Each time your dogs fight, their fighting skills improve. One dog learns how to attack with minimal warning. The other learns that a pre-emptive attack may prevent him from getting bitten. Your dogs are likely anxious at all times, afraid of when the next attack will occur. That’s not a peaceful or healthy way to live. So it’s essential that you prevent further fights.
Keep them apart at all times. Whether you are at home or away, house your dogs in separate rooms, where they can’t see or threaten each other. Keep them leashed when you’re home.

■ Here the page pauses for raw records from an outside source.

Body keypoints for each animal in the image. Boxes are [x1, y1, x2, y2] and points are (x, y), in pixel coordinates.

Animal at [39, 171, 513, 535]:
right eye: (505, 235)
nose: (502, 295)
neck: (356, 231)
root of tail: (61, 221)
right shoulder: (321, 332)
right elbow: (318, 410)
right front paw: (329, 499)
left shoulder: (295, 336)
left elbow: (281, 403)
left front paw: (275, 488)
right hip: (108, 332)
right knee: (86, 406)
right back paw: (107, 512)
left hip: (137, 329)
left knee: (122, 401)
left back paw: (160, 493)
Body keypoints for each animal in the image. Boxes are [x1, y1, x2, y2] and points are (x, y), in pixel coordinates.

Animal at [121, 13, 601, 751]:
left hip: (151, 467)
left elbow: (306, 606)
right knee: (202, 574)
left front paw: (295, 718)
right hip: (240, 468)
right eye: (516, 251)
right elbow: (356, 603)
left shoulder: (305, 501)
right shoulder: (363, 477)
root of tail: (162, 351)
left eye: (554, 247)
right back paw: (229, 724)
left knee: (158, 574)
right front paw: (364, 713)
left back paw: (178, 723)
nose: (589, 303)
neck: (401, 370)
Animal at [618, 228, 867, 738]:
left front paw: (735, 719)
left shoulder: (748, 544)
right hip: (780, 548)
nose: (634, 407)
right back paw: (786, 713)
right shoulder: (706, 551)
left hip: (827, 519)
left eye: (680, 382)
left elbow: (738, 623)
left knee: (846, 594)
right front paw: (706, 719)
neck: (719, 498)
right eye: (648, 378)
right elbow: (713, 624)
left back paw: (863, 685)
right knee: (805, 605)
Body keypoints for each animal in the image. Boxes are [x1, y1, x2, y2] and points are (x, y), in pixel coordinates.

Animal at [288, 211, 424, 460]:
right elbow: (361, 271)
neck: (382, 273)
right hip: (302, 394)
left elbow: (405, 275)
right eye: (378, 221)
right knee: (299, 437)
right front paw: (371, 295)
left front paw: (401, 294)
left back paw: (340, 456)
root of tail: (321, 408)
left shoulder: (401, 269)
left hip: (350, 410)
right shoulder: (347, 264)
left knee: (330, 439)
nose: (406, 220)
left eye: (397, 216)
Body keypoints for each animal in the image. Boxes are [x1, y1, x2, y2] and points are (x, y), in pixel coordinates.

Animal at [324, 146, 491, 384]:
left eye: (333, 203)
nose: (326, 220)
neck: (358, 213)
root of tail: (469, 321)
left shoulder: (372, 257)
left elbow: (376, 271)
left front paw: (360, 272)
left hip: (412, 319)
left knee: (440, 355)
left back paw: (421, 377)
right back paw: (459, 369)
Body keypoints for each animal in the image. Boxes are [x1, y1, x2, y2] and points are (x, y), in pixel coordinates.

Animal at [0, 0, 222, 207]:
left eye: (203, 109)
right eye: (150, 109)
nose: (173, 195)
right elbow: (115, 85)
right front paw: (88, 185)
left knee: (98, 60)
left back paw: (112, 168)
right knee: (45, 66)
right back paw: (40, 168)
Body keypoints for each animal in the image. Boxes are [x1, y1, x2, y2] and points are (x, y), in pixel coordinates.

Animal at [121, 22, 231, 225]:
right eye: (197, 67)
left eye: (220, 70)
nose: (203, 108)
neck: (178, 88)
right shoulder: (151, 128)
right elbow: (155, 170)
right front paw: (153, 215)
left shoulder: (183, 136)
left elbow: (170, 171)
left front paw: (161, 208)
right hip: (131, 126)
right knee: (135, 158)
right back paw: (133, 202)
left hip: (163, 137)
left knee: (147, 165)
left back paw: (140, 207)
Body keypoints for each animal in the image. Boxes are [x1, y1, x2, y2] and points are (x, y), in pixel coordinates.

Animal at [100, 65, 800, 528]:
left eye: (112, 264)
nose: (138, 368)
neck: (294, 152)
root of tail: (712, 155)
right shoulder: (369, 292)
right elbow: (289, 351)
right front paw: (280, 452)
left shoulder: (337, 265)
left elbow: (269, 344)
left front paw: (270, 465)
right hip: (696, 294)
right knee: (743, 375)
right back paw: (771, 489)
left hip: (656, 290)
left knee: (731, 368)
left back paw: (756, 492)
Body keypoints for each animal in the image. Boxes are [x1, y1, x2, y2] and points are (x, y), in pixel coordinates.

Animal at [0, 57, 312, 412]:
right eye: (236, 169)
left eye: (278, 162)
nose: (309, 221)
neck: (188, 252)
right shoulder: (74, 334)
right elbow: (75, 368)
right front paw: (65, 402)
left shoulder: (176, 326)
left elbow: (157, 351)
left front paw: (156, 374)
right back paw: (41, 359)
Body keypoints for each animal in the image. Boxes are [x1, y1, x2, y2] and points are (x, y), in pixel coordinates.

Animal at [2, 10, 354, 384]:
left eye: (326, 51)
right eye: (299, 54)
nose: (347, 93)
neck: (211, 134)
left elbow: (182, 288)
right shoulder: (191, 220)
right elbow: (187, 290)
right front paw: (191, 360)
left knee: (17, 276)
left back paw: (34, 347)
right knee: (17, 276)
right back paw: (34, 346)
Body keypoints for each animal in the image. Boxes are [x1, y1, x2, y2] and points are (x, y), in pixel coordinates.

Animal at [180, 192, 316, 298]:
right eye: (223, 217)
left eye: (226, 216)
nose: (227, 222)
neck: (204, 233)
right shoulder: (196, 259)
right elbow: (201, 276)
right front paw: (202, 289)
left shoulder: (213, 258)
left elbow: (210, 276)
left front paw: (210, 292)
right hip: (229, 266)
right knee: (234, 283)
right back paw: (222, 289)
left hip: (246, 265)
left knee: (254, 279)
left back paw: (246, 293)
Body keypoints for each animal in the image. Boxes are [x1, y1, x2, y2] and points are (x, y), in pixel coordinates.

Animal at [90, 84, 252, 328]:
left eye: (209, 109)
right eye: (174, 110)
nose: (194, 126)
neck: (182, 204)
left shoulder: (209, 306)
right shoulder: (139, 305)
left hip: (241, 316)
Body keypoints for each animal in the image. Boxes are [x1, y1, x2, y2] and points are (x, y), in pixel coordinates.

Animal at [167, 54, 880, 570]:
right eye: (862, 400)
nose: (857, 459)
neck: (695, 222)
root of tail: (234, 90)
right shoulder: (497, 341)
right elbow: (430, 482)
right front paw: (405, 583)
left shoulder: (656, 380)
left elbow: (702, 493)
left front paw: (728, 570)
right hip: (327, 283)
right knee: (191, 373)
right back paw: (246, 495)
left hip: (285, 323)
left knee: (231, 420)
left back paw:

So you’ll need to address the problem directly. You have two options: Give one of the dogs to a family that will care for him as a single dog, or start working with the board-certified veterinary behaviorist as recommended by your veterinarian.
The behaviorist will teach you behavior modification techniques that may—or may not—help. Sometimes medication enhances the effects of behavior modification.
Family dog fights not only terrorize the dogs, but they can result in permanent injury or death. Moreover, humans have been harmed and killed trying to break up family dog fights. Please give this serious problem the attention it deserves.